Go through the data and retrieve each line that includes the string "tunes".

==== EXERCISE MATERIALS

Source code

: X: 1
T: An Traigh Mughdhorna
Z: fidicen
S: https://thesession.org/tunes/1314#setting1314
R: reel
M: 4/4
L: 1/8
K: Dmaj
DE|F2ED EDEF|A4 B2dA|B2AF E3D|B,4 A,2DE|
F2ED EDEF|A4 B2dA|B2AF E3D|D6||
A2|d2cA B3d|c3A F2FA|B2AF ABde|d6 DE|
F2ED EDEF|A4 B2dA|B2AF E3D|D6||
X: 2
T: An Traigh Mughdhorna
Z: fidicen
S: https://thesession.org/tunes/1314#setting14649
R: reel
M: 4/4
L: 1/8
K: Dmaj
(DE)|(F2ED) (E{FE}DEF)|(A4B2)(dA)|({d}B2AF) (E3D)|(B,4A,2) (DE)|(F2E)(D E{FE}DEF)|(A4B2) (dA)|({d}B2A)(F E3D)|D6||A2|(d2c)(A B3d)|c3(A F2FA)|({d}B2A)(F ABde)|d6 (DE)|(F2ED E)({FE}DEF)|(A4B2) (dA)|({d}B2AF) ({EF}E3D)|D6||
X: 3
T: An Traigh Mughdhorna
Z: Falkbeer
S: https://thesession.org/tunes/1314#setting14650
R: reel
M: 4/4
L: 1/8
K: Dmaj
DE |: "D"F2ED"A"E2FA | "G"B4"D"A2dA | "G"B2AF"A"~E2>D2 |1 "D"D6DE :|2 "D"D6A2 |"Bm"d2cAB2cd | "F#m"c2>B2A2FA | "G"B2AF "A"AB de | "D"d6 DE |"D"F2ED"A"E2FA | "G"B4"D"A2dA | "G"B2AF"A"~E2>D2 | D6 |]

========

■ **SOLUTION TO THIS TASK**:
S: https://thesession.org/tunes/1314#setting1314
S: https://thesession.org/tunes/1314#setting14649
S: https://thesession.org/tunes/1314#setting14650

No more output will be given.